Hal tersebut lantas memberikan keuntungan bagi masyarakat Indonesia karena mendapatkan produk jasa keuangan yang lebih baik, meskipun biayanya semakin rendah.
(Baca juga: Komisi Keuangan DPR Setujui RUU Terkait Integrasi Perbankan ASEAN)
Wakil Ketua Komisi XI Achmad Hafisz Tohir mengatakan, disetujuinya RUU ini diharapkan dapat memberikan landasan hukum bagi pemerintah, lembaga negara, serta pelaku sektor jasa keuangan untuk melaksanakan prokotol tersebut. Dia berharap aturan ini memberikan keuntungan bagi Indonesia dalam menciptakan kepastian hukum sektor jasa keuangan dalam menjalankan usahanya.
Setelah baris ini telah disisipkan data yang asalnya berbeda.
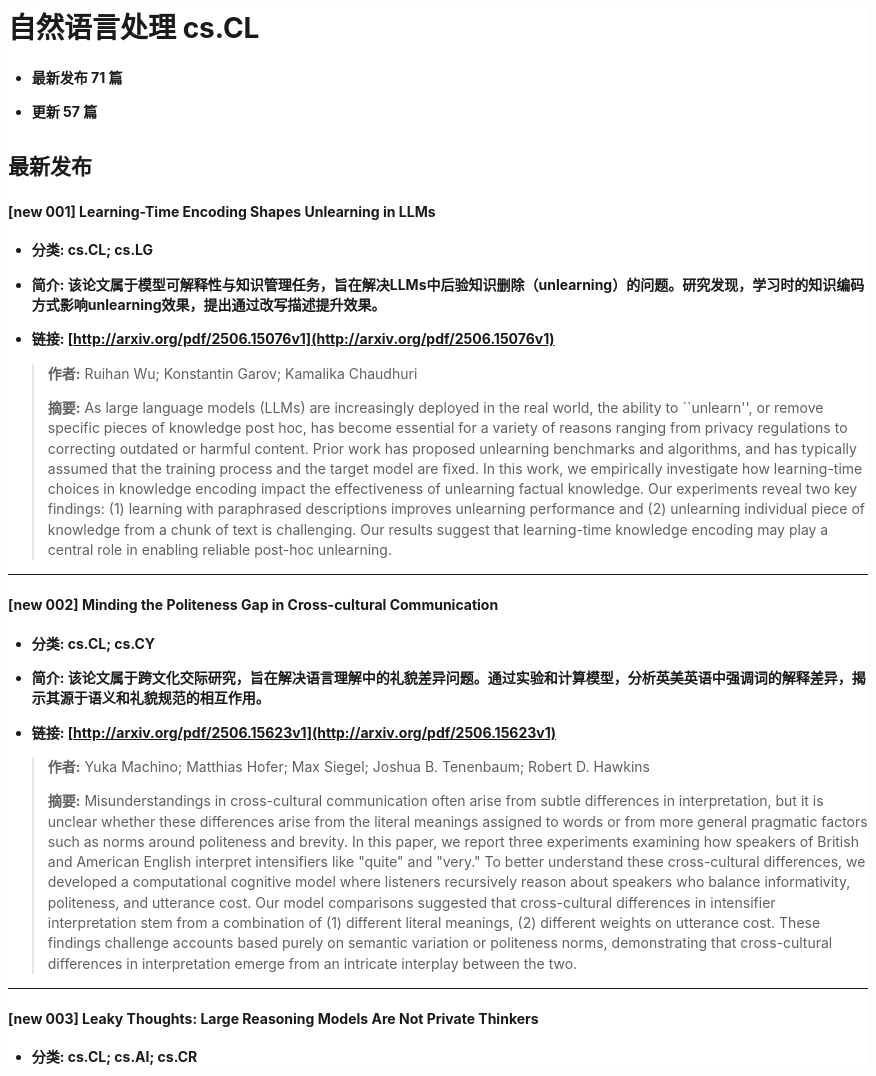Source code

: # 自然语言处理 cs.CL

- **最新发布 71 篇**

- **更新 57 篇**

## 最新发布

#### [new 001] Learning-Time Encoding Shapes Unlearning in LLMs
- **分类: cs.CL; cs.LG**

- **简介: 该论文属于模型可解释性与知识管理任务，旨在解决LLMs中后验知识删除（unlearning）的问题。研究发现，学习时的知识编码方式影响unlearning效果，提出通过改写描述提升效果。**

- **链接: [http://arxiv.org/pdf/2506.15076v1](http://arxiv.org/pdf/2506.15076v1)**

> **作者:** Ruihan Wu; Konstantin Garov; Kamalika Chaudhuri
>
> **摘要:** As large language models (LLMs) are increasingly deployed in the real world, the ability to ``unlearn'', or remove specific pieces of knowledge post hoc, has become essential for a variety of reasons ranging from privacy regulations to correcting outdated or harmful content. Prior work has proposed unlearning benchmarks and algorithms, and has typically assumed that the training process and the target model are fixed. In this work, we empirically investigate how learning-time choices in knowledge encoding impact the effectiveness of unlearning factual knowledge. Our experiments reveal two key findings: (1) learning with paraphrased descriptions improves unlearning performance and (2) unlearning individual piece of knowledge from a chunk of text is challenging. Our results suggest that learning-time knowledge encoding may play a central role in enabling reliable post-hoc unlearning.
>
---
#### [new 002] Minding the Politeness Gap in Cross-cultural Communication
- **分类: cs.CL; cs.CY**

- **简介: 该论文属于跨文化交际研究，旨在解决语言理解中的礼貌差异问题。通过实验和计算模型，分析英美英语中强调词的解释差异，揭示其源于语义和礼貌规范的相互作用。**

- **链接: [http://arxiv.org/pdf/2506.15623v1](http://arxiv.org/pdf/2506.15623v1)**

> **作者:** Yuka Machino; Matthias Hofer; Max Siegel; Joshua B. Tenenbaum; Robert D. Hawkins
>
> **摘要:** Misunderstandings in cross-cultural communication often arise from subtle differences in interpretation, but it is unclear whether these differences arise from the literal meanings assigned to words or from more general pragmatic factors such as norms around politeness and brevity. In this paper, we report three experiments examining how speakers of British and American English interpret intensifiers like "quite" and "very." To better understand these cross-cultural differences, we developed a computational cognitive model where listeners recursively reason about speakers who balance informativity, politeness, and utterance cost. Our model comparisons suggested that cross-cultural differences in intensifier interpretation stem from a combination of (1) different literal meanings, (2) different weights on utterance cost. These findings challenge accounts based purely on semantic variation or politeness norms, demonstrating that cross-cultural differences in interpretation emerge from an intricate interplay between the two.
>
---
#### [new 003] Leaky Thoughts: Large Reasoning Models Are Not Private Thinkers
- **分类: cs.CL; cs.AI; cs.CR**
Kemudian, pengesahan RUU ini diharapkan dapat meningkatkan kualitas dan kuantitas dan daya saing produk jasa keuangan. Hafisz juga ingin pengesahan RUU ini membuka peluang memperluas pasar sektor jasa keuangan di kawasan Asia Tenggara. “Serta mendorong peningkatan perdagangan, investasi, dan kerjasama ekonomi antarpihak,” kata Hafisz.
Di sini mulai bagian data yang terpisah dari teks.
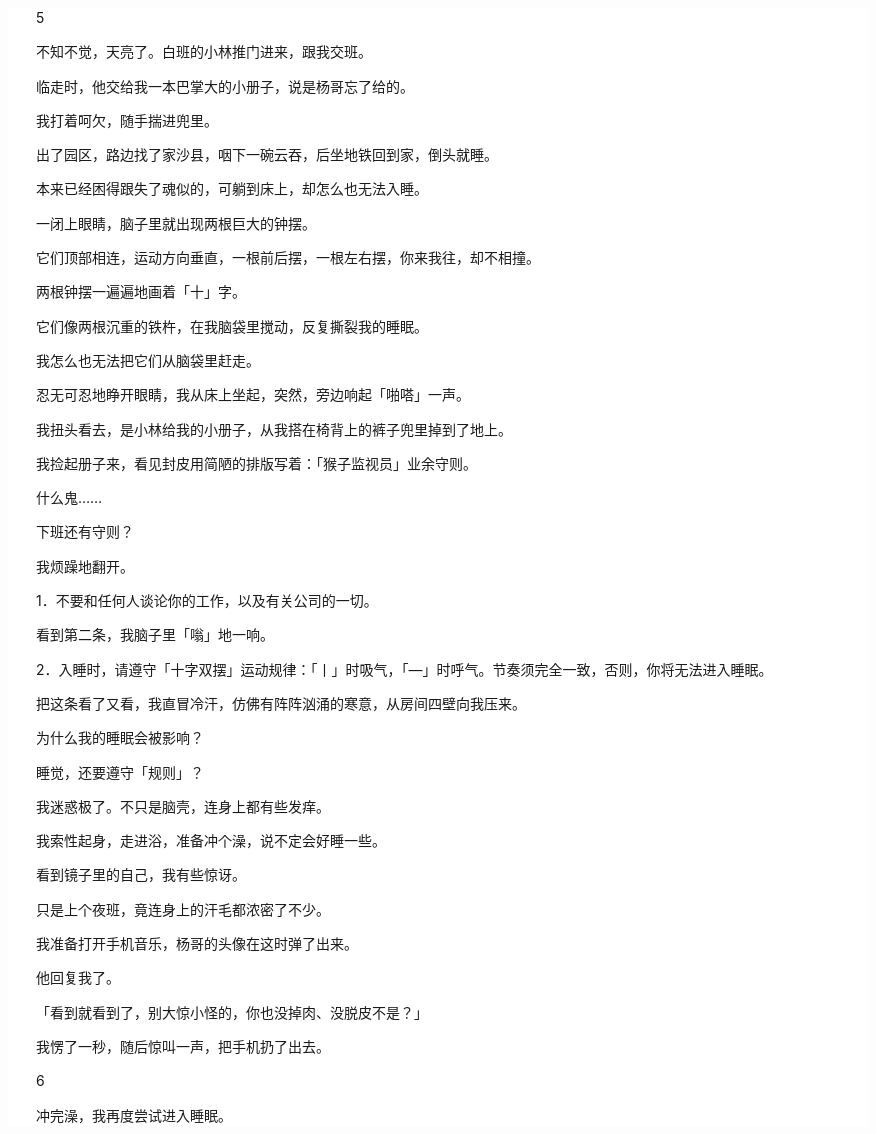 &emsp;&emsp;5  
  
&emsp;&emsp;不知不觉，天亮了。白班的小林推门进来，跟我交班。  
  
&emsp;&emsp;临走时，他交给我一本巴掌大的小册子，说是杨哥忘了给的。  
  
&emsp;&emsp;我打着呵欠，随手揣进兜里。  
  
&emsp;&emsp;出了园区，路边找了家沙县，咽下一碗云吞，后坐地铁回到家，倒头就睡。  
  
&emsp;&emsp;本来已经困得跟失了魂似的，可躺到床上，却怎么也无法入睡。  
  
&emsp;&emsp;一闭上眼睛，脑子里就出现两根巨大的钟摆。  
  
&emsp;&emsp;它们顶部相连，运动方向垂直，一根前后摆，一根左右摆，你来我往，却不相撞。  
  
&emsp;&emsp;两根钟摆一遍遍地画着「十」字。  
  
&emsp;&emsp;它们像两根沉重的铁杵，在我脑袋里搅动，反复撕裂我的睡眠。  
  
&emsp;&emsp;我怎么也无法把它们从脑袋里赶走。  
  
&emsp;&emsp;忍无可忍地睁开眼睛，我从床上坐起，突然，旁边响起「啪嗒」一声。  
  
&emsp;&emsp;我扭头看去，是小林给我的小册子，从我搭在椅背上的裤子兜里掉到了地上。  
  
&emsp;&emsp;我捡起册子来，看见封皮用简陋的排版写着：「猴子监视员」业余守则。  
  
&emsp;&emsp;什么鬼……  
  
&emsp;&emsp;下班还有守则？  
  
&emsp;&emsp;我烦躁地翻开。  
  
&emsp;&emsp;1．不要和任何人谈论你的工作，以及有关公司的一切。  
  
&emsp;&emsp;看到第二条，我脑子里「嗡」地一响。  
  
&emsp;&emsp;2．入睡时，请遵守「十字双摆」运动规律：「丨」时吸气，「—」时呼气。节奏须完全一致，否则，你将无法进入睡眠。  
  
&emsp;&emsp;把这条看了又看，我直冒冷汗，仿佛有阵阵汹涌的寒意，从房间四壁向我压来。  
  
&emsp;&emsp;为什么我的睡眠会被影响？  
  
&emsp;&emsp;睡觉，还要遵守「规则」？  
  
&emsp;&emsp;我迷惑极了。不只是脑壳，连身上都有些发痒。  
  
&emsp;&emsp;我索性起身，走进浴，准备冲个澡，说不定会好睡一些。  
  
&emsp;&emsp;看到镜子里的自己，我有些惊讶。  
  
&emsp;&emsp;只是上个夜班，竟连身上的汗毛都浓密了不少。  
  
&emsp;&emsp;我准备打开手机音乐，杨哥的头像在这时弹了出来。  
  
&emsp;&emsp;他回复我了。  
  
&emsp;&emsp;「看到就看到了，别大惊小怪的，你也没掉肉、没脱皮不是？」  
  
&emsp;&emsp;我愣了一秒，随后惊叫一声，把手机扔了出去。  
  
&emsp;&emsp;6  
  
&emsp;&emsp;冲完澡，我再度尝试进入睡眠。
Hafisz mengatakan, ada beberapa catatan yang harus dilaksanakan pemerintah setelah pengesahan RUU Pengesahan Protokol Keenam Jasa Keuangan AFAS. Salah satunya untuk bisa melakukan amandemen terhadap berbagai aturan di sektor jasa keuangan, seperti UU Perbankan. Hal itu untuk memperkuat regulasi industri keuangan dalam rangka meningkatkan daya saing perbankan nasional.
Sri Mulyani menyambut baik berbagai pandangan DPR tersebut dan menyatakan pemerintah siap berkonsultasi dalam proses amandemen tersebut. “Segala masukan anggota Komisi XI terkait aspek-aspek yang perlu diperhatikan telah kami catat dengan baik untuk nantinya dapat didiskusikan bersama dalam proses pembahasan amandemen UU tersebut,” kata Sri.
Mantan Direktur Pelaksana Bank Dunia itu pun berjanji akan menyusun kebijakan yang memfasilitasi pertumbuhan industri jasa keuangan bersama Bank Indonesia dan Otoritas Jasa Keuangan. Selain itu, pemerintah akan memantau dan mengevaluasi pelaksanaan Protokol Keenam Jasa Keuangan AFAS guna meningkatkan pertumbuhan industri perbankan.
“Kami juga akan menjalin komunikasi dengan otoritas negara mitra untuk memfasilitasi upaya perbankan nasional memasuki pasar Asean melalui kesepekatan yang tercantum dalam Protokol Keenam Jasa Keuangan AFAS,” kata Sri.